Professional Custom Inflatable Water Park Manufacturer - Barry Inflatables
Mobile water park materials are slippery and sticky. The moving water park material slides on its own and is easy to unfold, but also sticks to the sewing machine. This will stick to the walking feet under the fabric, and the presser foot above it will cause the top and bottom layers of the fabric to pass through the machine at different speeds, resulting in unsightly bumps and unintentional wrinkles, and the fabric is sucked into the machine. I have seen it online recommending you to use Teflon foot, tear-off paper towels and special mobile water park material lubricants to help solve this problem. Now, I don't know about you, but I don't plan to order expensive fabric lubricants, waiting for it to come here just to make a dress. Maybe if I have been using mobile water park materials, I will try it, but I found that there are other ways to solve this problem.
This is what I did: First, I used a lot of pins. Since the mobile water park material slides easily into itself, it takes a lot of pins to hold it in place. I also want to position the pins perpendicular to the path of the sewing needle so that the needle can be very close to them before I take them out. I also use tear-off paper towels (I really use paper towels to wrap gift wrapping paper) to prevent moving water park material from being sucked into the machine. The tissue strengthens the bottom of the fabric to prevent it from stretching and becomes thinner and weaker. The tissue is also an inconspicuous surface for the walking foot to grasp and move at an appropriate speed. My actual step-by-step pinning process is the stitches that are parallel to the fabric seam, no tissue, placing the tissue under the seam, and repinning perpendicular to the seam.
Moving water park materials online is difficult. I don't know exactly why, but moving water park materials will break the thread like crazy. I think the threads may stick to the fabric. So if you are going to use mobile water park material, get a good thread, slow it down, and check often to make sure you don't lose threads. Nothing is worse than completing the seams and realizing you lost your top line after about 3 quarters.
Use stretch stitching, but do not stretch while stitching. A large number of mobile water park materials are elastic, so people will have the urge to stretch the fabric when sewing. Do not do this! It won't bounce back to its original shape because the seams you put into it will keep it in a resilient position. Instead, just let the fabric become and fix it under it. Fix it, but don't pull it. Use stretch stitching, but do not stretch the fabric as it is guided through the machine.

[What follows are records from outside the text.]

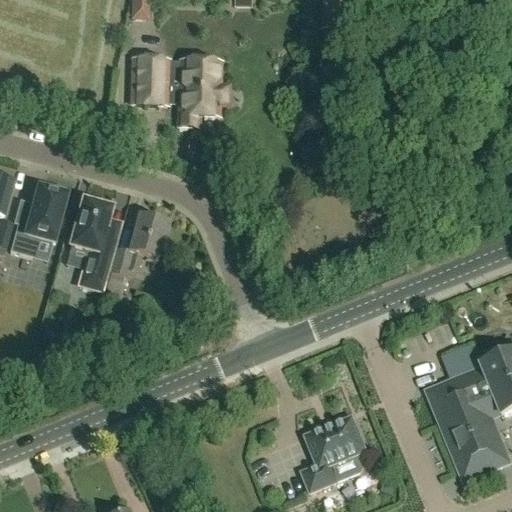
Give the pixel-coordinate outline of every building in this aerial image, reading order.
[(149,0),(132,0),(132,22),(149,23),(149,0)] [(239,0),(239,12),(259,12),(259,0),(239,0)] [(320,19),(319,32),(349,33),(349,21),(320,19)] [(131,109),(167,110),(167,106),(179,106),(178,131),(197,132),(197,120),(218,121),(219,110),(228,110),(228,90),(219,90),(220,68),(180,66),(179,79),(168,79),(168,66),(132,65),(131,109)] [(0,220),(3,221),(12,186),(0,182),(0,220)] [(39,193),(35,208),(29,230),(18,227),(10,256),(32,262),(37,242),(52,247),(65,200),(55,198),(56,194),(42,190),(41,194),(39,193)] [(105,295),(115,257),(123,226),(109,223),(111,213),(105,211),(106,207),(89,203),(89,207),(82,205),(70,251),(89,256),(80,289),(105,295)] [(111,277),(105,298),(116,300),(113,312),(121,314),(127,315),(131,300),(125,299),(121,298),(125,281),(127,274),(136,276),(141,259),(157,264),(167,229),(138,220),(128,255),(118,252),(112,273),(111,277)] [(13,227),(1,224),(0,227),(0,250),(6,252),(13,227)] [(473,375),(427,394),(430,403),(429,403),(459,475),(463,483),(507,465),(491,424),(500,420),(511,415),(511,356),(480,370),(481,372),(484,381),(477,384),(473,375)] [(302,476),(310,495),(335,485),(335,484),(358,474),(361,466),(358,458),(364,455),(350,422),(304,441),(316,470),(302,476)]
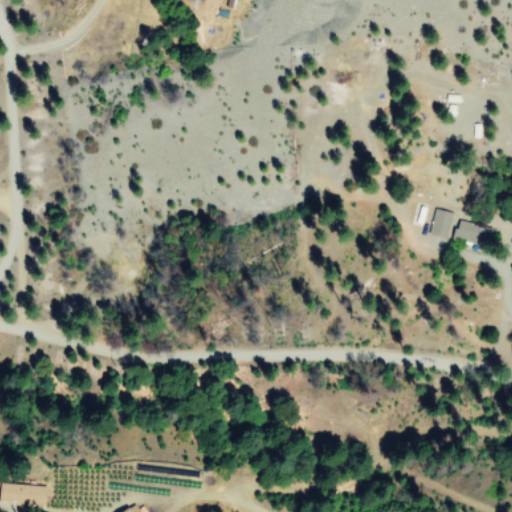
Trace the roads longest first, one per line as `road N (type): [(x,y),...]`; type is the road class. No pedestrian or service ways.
road 1 (residential): [(511,411),(400,385),(142,391),(0,337)]
road 2 (residential): [(0,265),(14,230),(0,31)]
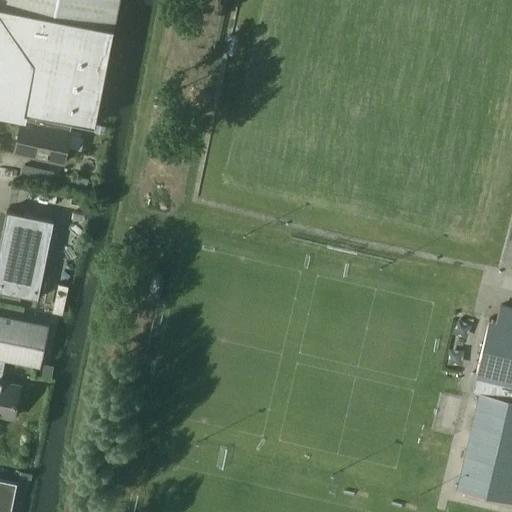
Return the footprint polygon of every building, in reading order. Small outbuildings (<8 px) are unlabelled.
[(0,0),(0,105),(95,123),(110,46),(114,27),(119,0),(0,0)] [(72,123),(24,113),(22,120),(15,152),(63,163),(71,131),(70,131),(72,123)] [(0,290),(38,298),(54,220),(7,210),(0,245),(0,290)] [(475,376),(484,378),(480,392),(479,392),(456,490),(511,503),(511,307),(501,305),(497,321),(489,319),(475,376)] [(50,325),(0,314),(0,381),(1,382),(5,359),(40,366),(50,325)] [(0,414),(14,417),(21,386),(1,382),(0,381),(0,414)] [(0,511),(10,511),(17,482),(0,478),(0,511)]
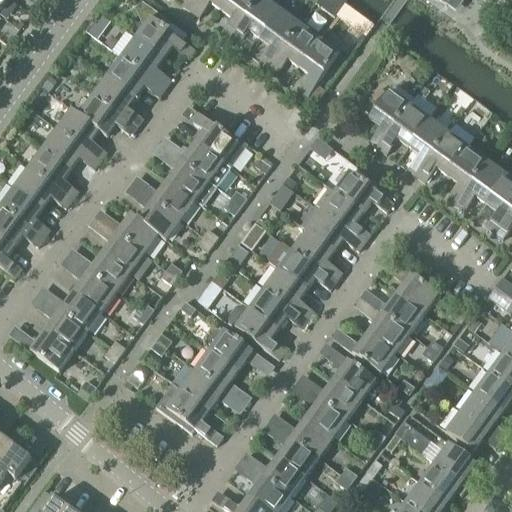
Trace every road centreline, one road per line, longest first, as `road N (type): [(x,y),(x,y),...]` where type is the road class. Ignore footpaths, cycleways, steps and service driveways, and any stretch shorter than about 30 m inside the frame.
road 1 (residential): [(195,511),(403,234)]
road 2 (residential): [(0,334),(200,78)]
road 3 (residential): [(171,511),(0,366)]
road 4 (residential): [(0,106),(77,0)]
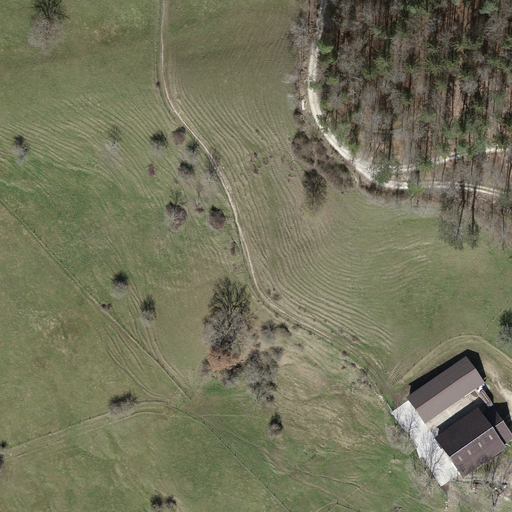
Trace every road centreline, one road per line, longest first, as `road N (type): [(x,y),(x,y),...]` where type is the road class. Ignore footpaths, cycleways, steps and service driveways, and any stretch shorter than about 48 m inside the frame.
road 1 (track): [(479,511),(456,496),(380,376),(351,348),(265,298),(214,157),(167,98),(167,0)]
road 2 (track): [(327,0),(312,108),(332,143),(363,172),(511,142)]
road 3 (track): [(501,0),(432,109),(412,121),(375,129),(356,120),(312,72)]
road 4 (track): [(363,172),(391,181),(489,184),(511,194)]
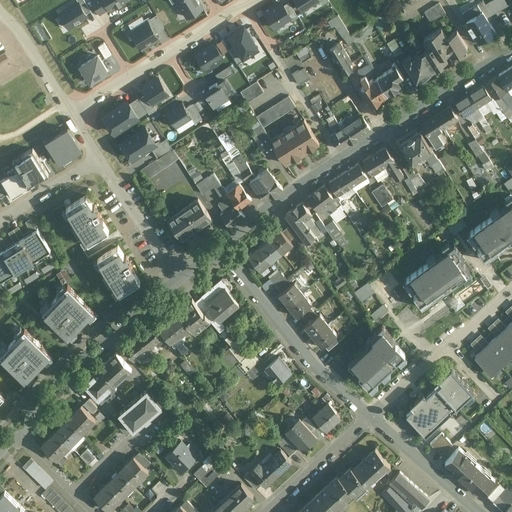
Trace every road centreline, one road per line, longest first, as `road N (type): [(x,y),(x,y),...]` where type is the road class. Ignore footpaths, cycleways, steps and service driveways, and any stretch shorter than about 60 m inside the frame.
road 1 (tertiary): [(219,246),(511,50)]
road 2 (residential): [(219,246),(287,331),(371,415)]
road 3 (tertiary): [(14,433),(178,277)]
road 4 (residential): [(511,284),(371,415)]
road 5 (residential): [(98,159),(178,277)]
road 6 (residential): [(371,415),(476,511)]
road 7 (residential): [(268,511),(371,415)]
road 8 (residential): [(0,12),(71,114)]
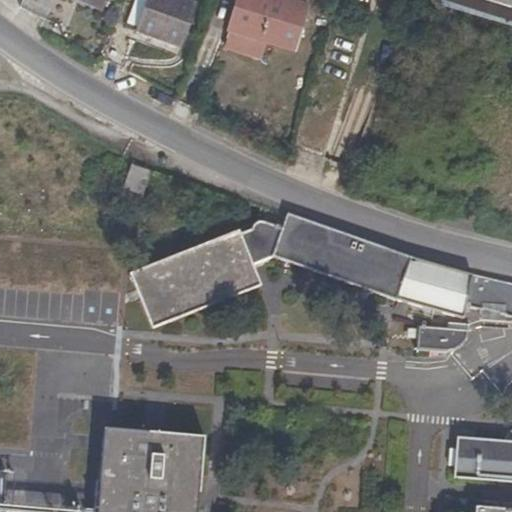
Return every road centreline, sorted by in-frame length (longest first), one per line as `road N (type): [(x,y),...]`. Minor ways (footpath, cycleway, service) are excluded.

Once the torn tissue is removed, the stretch stitching will allow the fabric to stretch, and it will rebound and retain its shape well.

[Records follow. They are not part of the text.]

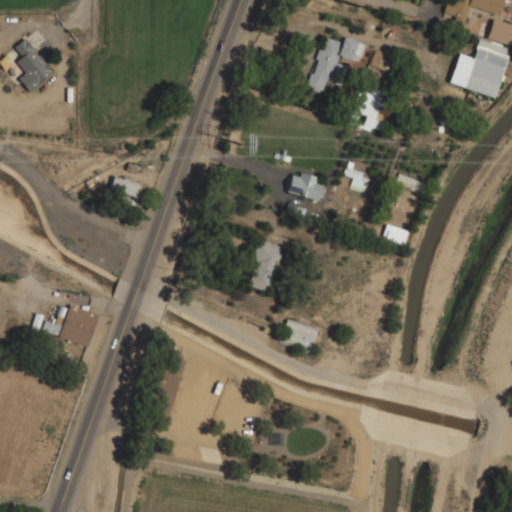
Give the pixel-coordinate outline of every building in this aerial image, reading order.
[(486,37),(511,46),(511,43),(511,24),(492,18),(486,37)] [(306,87),(321,93),(325,80),(336,84),(339,75),(333,73),(336,66),(335,66),(338,55),(356,62),(363,43),(342,36),(339,41),(324,36),(306,87)] [(24,72),(18,78),(28,92),(52,74),(25,38),(13,46),(20,56),(15,60),(24,72)] [(494,97),(509,48),(478,39),(472,57),(457,53),(448,83),(494,97)] [(350,109),(365,114),(361,126),(377,131),(380,121),(375,119),(384,90),(358,82),(350,109)] [(321,184),(313,182),(314,178),(291,171),(286,191),(317,200),(321,184)] [(394,182),(420,192),(424,181),(398,171),(394,182)] [(139,182),(112,177),(109,190),(136,196),(139,182)] [(401,246),(407,231),(386,223),(380,238),(401,246)] [(244,284),(266,292),(282,247),(260,239),(244,284)] [(288,320),(318,330),(310,353),(280,343),(288,320)]
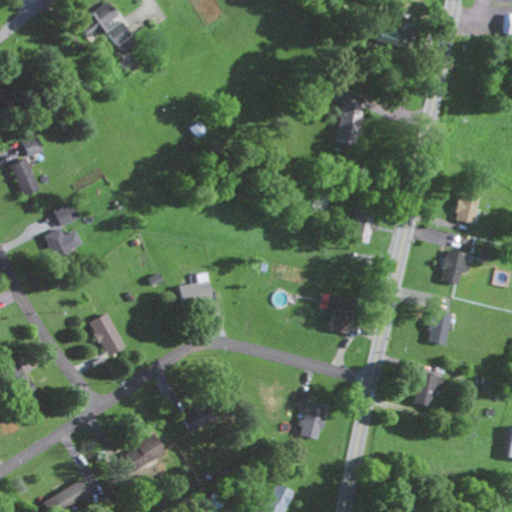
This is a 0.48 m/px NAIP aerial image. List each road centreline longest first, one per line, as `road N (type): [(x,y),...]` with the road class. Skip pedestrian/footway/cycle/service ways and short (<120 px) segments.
road 1 (secondary): [(344,511),(453,0)]
road 2 (residential): [(371,383),(256,351),(193,350),(0,474)]
road 3 (residential): [(99,410),(37,325),(0,253)]
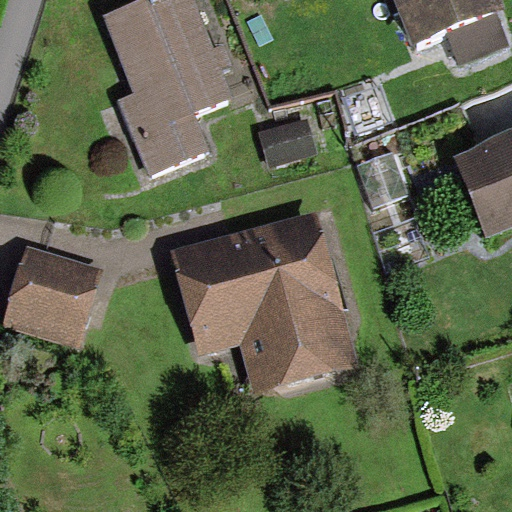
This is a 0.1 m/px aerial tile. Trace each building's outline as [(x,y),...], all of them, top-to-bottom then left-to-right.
[(210,155),(196,118),(235,102),(195,0),(154,0),(104,20),(135,98),(118,105),(149,180),(210,155)] [(400,9),(417,51),(450,38),(459,63),(507,45),(498,22),(507,19),(499,0),(386,0),(391,12),(400,9)] [(306,124),(260,136),(270,172),(317,157),(306,124)] [(511,150),(454,170),(482,250),(511,239),(511,150)] [(412,196),(395,156),(357,169),(375,214),(412,196)] [(318,216),(173,254),(198,359),(242,351),(255,399),(361,372),(318,216)] [(30,251),(4,328),(80,355),(105,274),(30,251)]
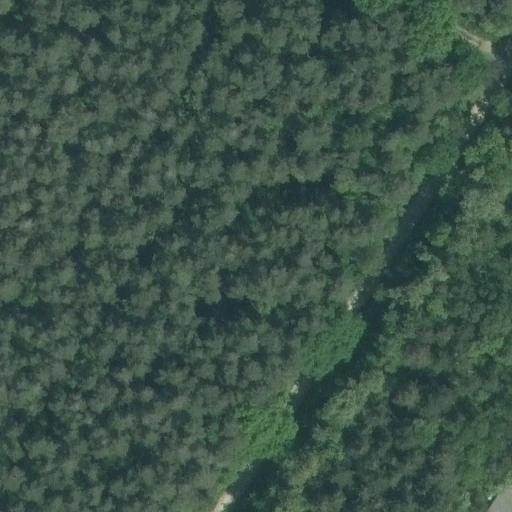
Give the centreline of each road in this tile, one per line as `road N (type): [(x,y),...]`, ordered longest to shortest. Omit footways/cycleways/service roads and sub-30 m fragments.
road 1 (track): [(511,66),(223,511)]
road 2 (track): [(407,0),(510,70)]
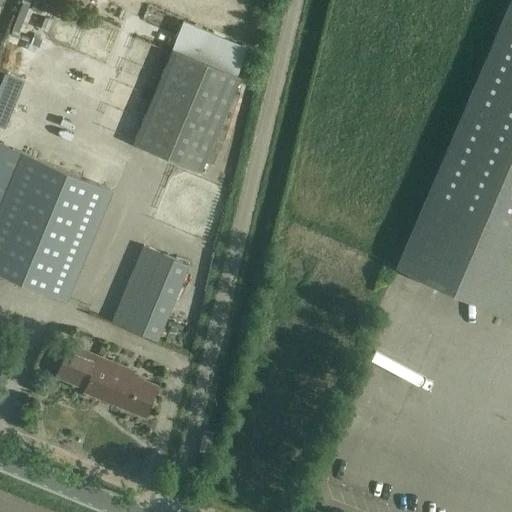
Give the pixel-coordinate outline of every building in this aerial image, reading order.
[(507,315),(511,304),(511,0),(510,0),(396,268),(507,315)] [(133,144),(201,172),(241,77),(173,49),(133,144)] [(0,143),(0,273),(64,301),(111,190),(0,143)] [(288,209),(285,232),(295,233),(299,210),(288,209)] [(325,249),(351,219),(341,211),(315,241),(325,249)] [(317,244),(324,222),(314,219),(307,241),(317,244)] [(189,264),(144,246),(112,321),(156,339),(189,264)] [(158,382),(140,374),(69,345),(57,375),(86,387),(85,391),(101,397),(102,395),(114,400),(113,402),(145,415),(158,382)] [(199,452),(209,455),(213,435),(204,433),(199,452)]
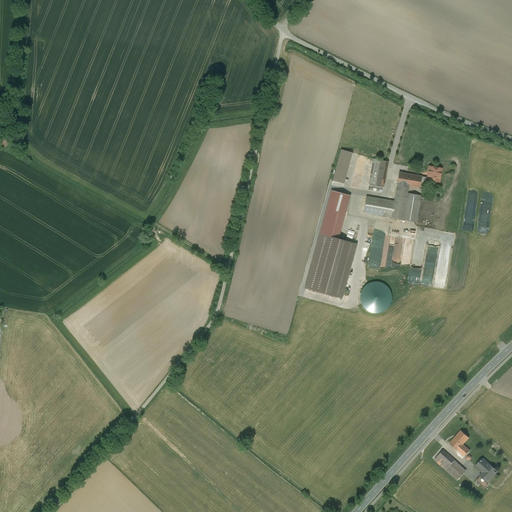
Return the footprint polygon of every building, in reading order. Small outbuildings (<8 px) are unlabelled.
[(6,137),(3,135),(0,140),(0,143),(6,147),(11,140),(6,137)] [(352,153),(341,150),(332,180),(344,183),(352,153)] [(388,162),(373,159),(369,184),(372,185),(380,186),(383,186),(388,162)] [(428,178),(421,177),(420,182),(429,184),(429,181),(439,182),(441,169),(429,167),(428,172),(429,172),(428,178)] [(421,176),(399,172),(397,184),(408,186),(419,188),(420,182),(421,177),(421,176)] [(420,196),(407,194),(408,186),(397,184),(394,202),(392,217),(391,218),(416,222),(420,196)] [(380,186),(372,185),(371,193),(378,195),(380,186)] [(394,202),(366,197),(364,212),(392,217),(394,202)] [(356,245),(319,235),(303,290),(341,300),(356,245)] [(409,269),(411,260),(403,258),(401,267),(409,269)] [(388,305),(391,294),(386,284),(376,281),(364,287),(361,297),(366,306),(378,310),(388,305)] [(462,429),(449,444),(466,459),(473,450),(465,443),(471,437),(462,429)] [(460,480),(467,472),(443,453),(436,461),(460,480)] [(477,480),(485,487),(500,469),(485,456),(476,466),(484,472),(477,480)]
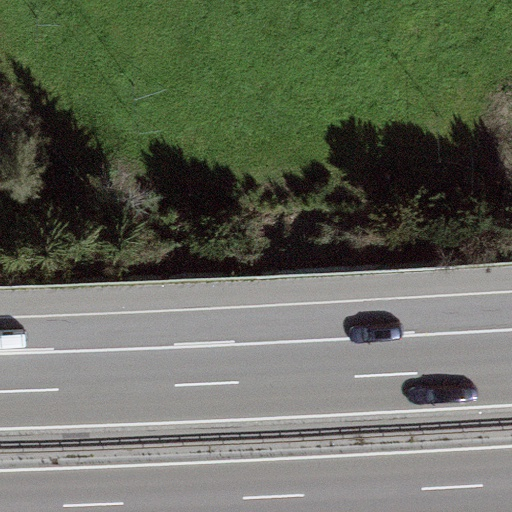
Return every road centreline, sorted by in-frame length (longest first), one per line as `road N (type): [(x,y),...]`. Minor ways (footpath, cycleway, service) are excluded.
road 1 (motorway): [(0,510),(511,486)]
road 2 (motorway): [(511,366),(0,390)]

Do not heat. Do not press the seam under any circumstances. The heat will melt your mobile water park materials and turn your clothes into hot slag. This is the technical term for the mess of charred plastic. Therefore, the use of mobile water park material darts is not recommended. The seams don't lie flat. There is nothing to lie flat inside the lye other than the topstitching, which looks interesting next to the dart. Topstitching is a great way to keep other seams flat, as shown below. Top stitches look great on the hem! The mobile water park material does not wear out, so there is no need to complete the seams in addition to appearance. You can use seams or stretch zigzag stitches to complete the seams, but remember that you cannot press them, and completing the seams usually makes them bulky and upright. Consider this and proceed with caution.